The task: Give back every record exactly, images excluded.

Given data:
_ _ _ _ _

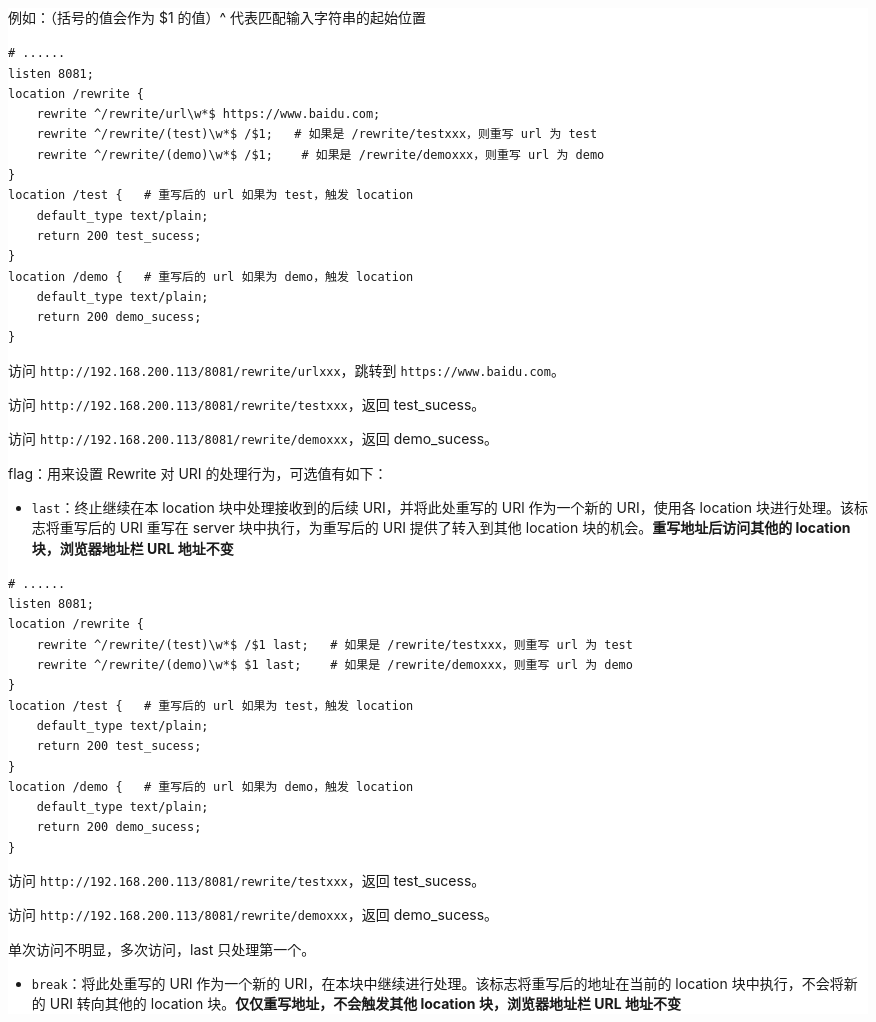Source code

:   例如：（括号的值会作为 $1 的值）^ 代表匹配输入字符串的起始位置

```nginx
# ......
listen 8081;
location /rewrite {
    rewrite ^/rewrite/url\w*$ https://www.baidu.com;
    rewrite ^/rewrite/(test)\w*$ /$1;   # 如果是 /rewrite/testxxx，则重写 url 为 test
    rewrite ^/rewrite/(demo)\w*$ /$1;    # 如果是 /rewrite/demoxxx，则重写 url 为 demo
}
location /test {   # 重写后的 url 如果为 test，触发 location
    default_type text/plain;
    return 200 test_sucess;
}
location /demo {   # 重写后的 url 如果为 demo，触发 location
    default_type text/plain;
    return 200 demo_sucess;
}
```

访问 `http://192.168.200.113/8081/rewrite/urlxxx`，跳转到 `https://www.baidu.com`。

访问 `http://192.168.200.113/8081/rewrite/testxxx`，返回 test_sucess。

访问 `http://192.168.200.113/8081/rewrite/demoxxx`，返回 demo_sucess。

flag：用来设置 Rewrite 对 URI 的处理行为，可选值有如下：

- `last`：终止继续在本 location 块中处理接收到的后续 URI，并将此处重写的 URl 作为一个新的 URI，使用各 location 块进行处理。该标志将重写后的 URI 重写在 server 块中执行，为重写后的 URI 提供了转入到其他 location 块的机会。**重写地址后访问其他的 location 块，浏览器地址栏 URL 地址不变**

```nginx
# ......
listen 8081;
location /rewrite {
    rewrite ^/rewrite/(test)\w*$ /$1 last;   # 如果是 /rewrite/testxxx，则重写 url 为 test
    rewrite ^/rewrite/(demo)\w*$ $1 last;    # 如果是 /rewrite/demoxxx，则重写 url 为 demo
}
location /test {   # 重写后的 url 如果为 test，触发 location
    default_type text/plain;
    return 200 test_sucess;
}
location /demo {   # 重写后的 url 如果为 demo，触发 location
    default_type text/plain;
    return 200 demo_sucess;
}
```

访问 `http://192.168.200.113/8081/rewrite/testxxx`，返回 test_sucess。

访问 `http://192.168.200.113/8081/rewrite/demoxxx`，返回 demo_sucess。

单次访问不明显，多次访问，last 只处理第一个。

+ `break`：将此处重写的 URl 作为一个新的 URI，在本块中继续进行处理。该标志将重写后的地址在当前的 location 块中执行，不会将新的 URI 转向其他的 location 块。**仅仅重写地址，不会触发其他 location 块，浏览器地址栏 URL 地址不变**
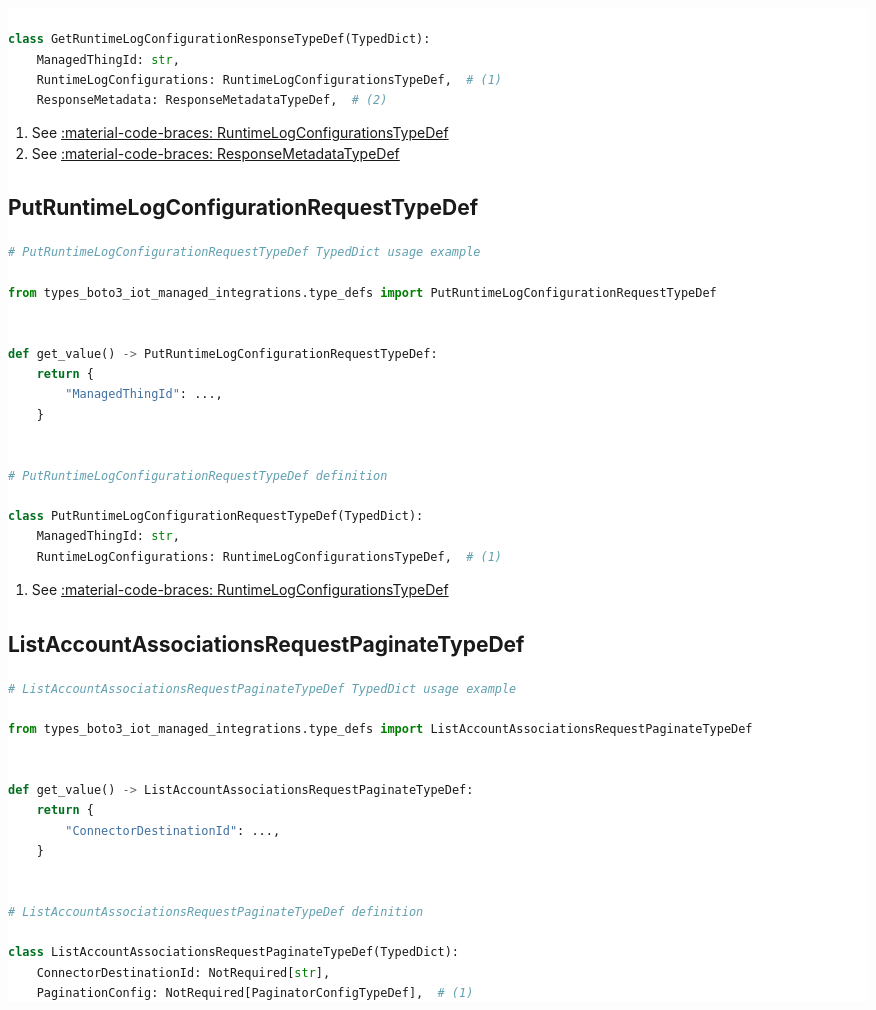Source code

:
 ```python

class GetRuntimeLogConfigurationResponseTypeDef(TypedDict):
    ManagedThingId: str,
    RuntimeLogConfigurations: RuntimeLogConfigurationsTypeDef,  # (1)
    ResponseMetadata: ResponseMetadataTypeDef,  # (2)
```

1. See [:material-code-braces: RuntimeLogConfigurationsTypeDef](./type_defs.md#runtimelogconfigurationstypedef)
2. See [:material-code-braces: ResponseMetadataTypeDef](./type_defs.md#responsemetadatatypedef)

## PutRuntimeLogConfigurationRequestTypeDef

```python
# PutRuntimeLogConfigurationRequestTypeDef TypedDict usage example

from types_boto3_iot_managed_integrations.type_defs import PutRuntimeLogConfigurationRequestTypeDef


def get_value() -> PutRuntimeLogConfigurationRequestTypeDef:
    return {
        "ManagedThingId": ...,
    }


# PutRuntimeLogConfigurationRequestTypeDef definition

class PutRuntimeLogConfigurationRequestTypeDef(TypedDict):
    ManagedThingId: str,
    RuntimeLogConfigurations: RuntimeLogConfigurationsTypeDef,  # (1)
```

1. See [:material-code-braces: RuntimeLogConfigurationsTypeDef](./type_defs.md#runtimelogconfigurationstypedef)

## ListAccountAssociationsRequestPaginateTypeDef

```python
# ListAccountAssociationsRequestPaginateTypeDef TypedDict usage example

from types_boto3_iot_managed_integrations.type_defs import ListAccountAssociationsRequestPaginateTypeDef


def get_value() -> ListAccountAssociationsRequestPaginateTypeDef:
    return {
        "ConnectorDestinationId": ...,
    }


# ListAccountAssociationsRequestPaginateTypeDef definition

class ListAccountAssociationsRequestPaginateTypeDef(TypedDict):
    ConnectorDestinationId: NotRequired[str],
    PaginationConfig: NotRequired[PaginatorConfigTypeDef],  # (1)
```
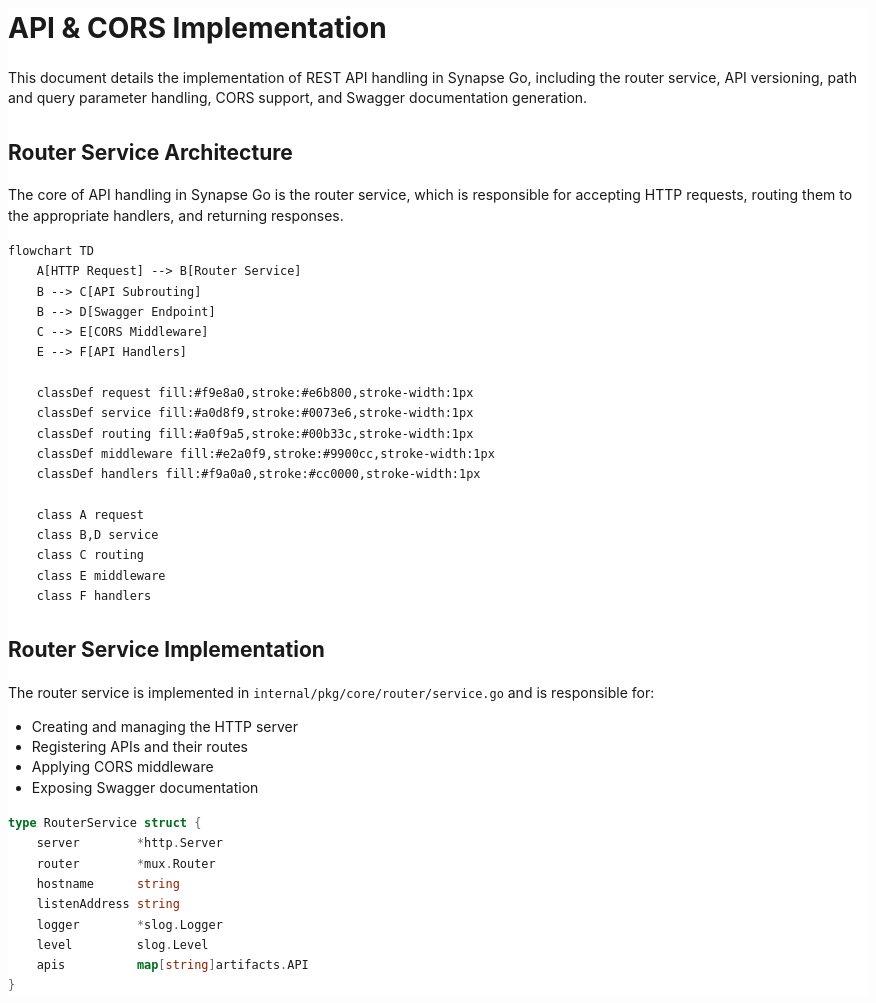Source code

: # API & CORS Implementation

This document details the implementation of REST API handling in Synapse Go, including the router service, API versioning, path and query parameter handling, CORS support, and Swagger documentation generation.

## Router Service Architecture

The core of API handling in Synapse Go is the router service, which is responsible for accepting HTTP requests, routing them to the appropriate handlers, and returning responses.

```mermaid
flowchart TD
    A[HTTP Request] --> B[Router Service]
    B --> C[API Subrouting]
    B --> D[Swagger Endpoint]
    C --> E[CORS Middleware]
    E --> F[API Handlers]
    
    classDef request fill:#f9e8a0,stroke:#e6b800,stroke-width:1px
    classDef service fill:#a0d8f9,stroke:#0073e6,stroke-width:1px
    classDef routing fill:#a0f9a5,stroke:#00b33c,stroke-width:1px
    classDef middleware fill:#e2a0f9,stroke:#9900cc,stroke-width:1px
    classDef handlers fill:#f9a0a0,stroke:#cc0000,stroke-width:1px
    
    class A request
    class B,D service
    class C routing
    class E middleware
    class F handlers
```

## Router Service Implementation

The router service is implemented in `internal/pkg/core/router/service.go` and is responsible for:
- Creating and managing the HTTP server
- Registering APIs and their routes
- Applying CORS middleware
- Exposing Swagger documentation

```go
type RouterService struct {
    server        *http.Server
    router        *mux.Router
    hostname      string
    listenAddress string
    logger        *slog.Logger
    level         slog.Level
    apis          map[string]artifacts.API
}
```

_ _ _ _ _

Response:
Source code

:   例如：（括号的值会作为 $1 的值）^ 代表匹配输入字符串的起始位置

```nginx
# ......
listen 8081;
location /rewrite {
    rewrite ^/rewrite/url\w*$ https://www.baidu.com;
    rewrite ^/rewrite/(test)\w*$ /$1;   # 如果是 /rewrite/testxxx，则重写 url 为 test
    rewrite ^/rewrite/(demo)\w*$ /$1;    # 如果是 /rewrite/demoxxx，则重写 url 为 demo
}
location /test {   # 重写后的 url 如果为 test，触发 location
    default_type text/plain;
    return 200 test_sucess;
}
location /demo {   # 重写后的 url 如果为 demo，触发 location
    default_type text/plain;
    return 200 demo_sucess;
}
```

访问 `http://192.168.200.113/8081/rewrite/urlxxx`，跳转到 `https://www.baidu.com`。

访问 `http://192.168.200.113/8081/rewrite/testxxx`，返回 test_sucess。

访问 `http://192.168.200.113/8081/rewrite/demoxxx`，返回 demo_sucess。

flag：用来设置 Rewrite 对 URI 的处理行为，可选值有如下：

- `last`：终止继续在本 location 块中处理接收到的后续 URI，并将此处重写的 URl 作为一个新的 URI，使用各 location 块进行处理。该标志将重写后的 URI 重写在 server 块中执行，为重写后的 URI 提供了转入到其他 location 块的机会。**重写地址后访问其他的 location 块，浏览器地址栏 URL 地址不变**

```nginx
# ......
listen 8081;
location /rewrite {
    rewrite ^/rewrite/(test)\w*$ /$1 last;   # 如果是 /rewrite/testxxx，则重写 url 为 test
    rewrite ^/rewrite/(demo)\w*$ $1 last;    # 如果是 /rewrite/demoxxx，则重写 url 为 demo
}
location /test {   # 重写后的 url 如果为 test，触发 location
    default_type text/plain;
    return 200 test_sucess;
}
location /demo {   # 重写后的 url 如果为 demo，触发 location
    default_type text/plain;
    return 200 demo_sucess;
}
```

访问 `http://192.168.200.113/8081/rewrite/testxxx`，返回 test_sucess。

访问 `http://192.168.200.113/8081/rewrite/demoxxx`，返回 demo_sucess。

单次访问不明显，多次访问，last 只处理第一个。

+ `break`：将此处重写的 URl 作为一个新的 URI，在本块中继续进行处理。该标志将重写后的地址在当前的 location 块中执行，不会将新的 URI 转向其他的 location 块。**仅仅重写地址，不会触发其他 location 块，浏览器地址栏 URL 地址不变**
Source code

:
 ```python

class GetRuntimeLogConfigurationResponseTypeDef(TypedDict):
    ManagedThingId: str,
    RuntimeLogConfigurations: RuntimeLogConfigurationsTypeDef,  # (1)
    ResponseMetadata: ResponseMetadataTypeDef,  # (2)
```

1. See [:material-code-braces: RuntimeLogConfigurationsTypeDef](./type_defs.md#runtimelogconfigurationstypedef)
2. See [:material-code-braces: ResponseMetadataTypeDef](./type_defs.md#responsemetadatatypedef)

## PutRuntimeLogConfigurationRequestTypeDef

```python
# PutRuntimeLogConfigurationRequestTypeDef TypedDict usage example

from types_boto3_iot_managed_integrations.type_defs import PutRuntimeLogConfigurationRequestTypeDef


def get_value() -> PutRuntimeLogConfigurationRequestTypeDef:
    return {
        "ManagedThingId": ...,
    }


# PutRuntimeLogConfigurationRequestTypeDef definition

class PutRuntimeLogConfigurationRequestTypeDef(TypedDict):
    ManagedThingId: str,
    RuntimeLogConfigurations: RuntimeLogConfigurationsTypeDef,  # (1)
```

1. See [:material-code-braces: RuntimeLogConfigurationsTypeDef](./type_defs.md#runtimelogconfigurationstypedef)

## ListAccountAssociationsRequestPaginateTypeDef

```python
# ListAccountAssociationsRequestPaginateTypeDef TypedDict usage example

from types_boto3_iot_managed_integrations.type_defs import ListAccountAssociationsRequestPaginateTypeDef


def get_value() -> ListAccountAssociationsRequestPaginateTypeDef:
    return {
        "ConnectorDestinationId": ...,
    }


# ListAccountAssociationsRequestPaginateTypeDef definition

class ListAccountAssociationsRequestPaginateTypeDef(TypedDict):
    ConnectorDestinationId: NotRequired[str],
    PaginationConfig: NotRequired[PaginatorConfigTypeDef],  # (1)
```
Source code

: # API & CORS Implementation

This document details the implementation of REST API handling in Synapse Go, including the router service, API versioning, path and query parameter handling, CORS support, and Swagger documentation generation.

## Router Service Architecture

The core of API handling in Synapse Go is the router service, which is responsible for accepting HTTP requests, routing them to the appropriate handlers, and returning responses.

```mermaid
flowchart TD
    A[HTTP Request] --> B[Router Service]
    B --> C[API Subrouting]
    B --> D[Swagger Endpoint]
    C --> E[CORS Middleware]
    E --> F[API Handlers]
    
    classDef request fill:#f9e8a0,stroke:#e6b800,stroke-width:1px
    classDef service fill:#a0d8f9,stroke:#0073e6,stroke-width:1px
    classDef routing fill:#a0f9a5,stroke:#00b33c,stroke-width:1px
    classDef middleware fill:#e2a0f9,stroke:#9900cc,stroke-width:1px
    classDef handlers fill:#f9a0a0,stroke:#cc0000,stroke-width:1px
    
    class A request
    class B,D service
    class C routing
    class E middleware
    class F handlers
```

## Router Service Implementation

The router service is implemented in `internal/pkg/core/router/service.go` and is responsible for:
- Creating and managing the HTTP server
- Registering APIs and their routes
- Applying CORS middleware
- Exposing Swagger documentation

```go
type RouterService struct {
    server        *http.Server
    router        *mux.Router
    hostname      string
    listenAddress string
    logger        *slog.Logger
    level         slog.Level
    apis          map[string]artifacts.API
}
```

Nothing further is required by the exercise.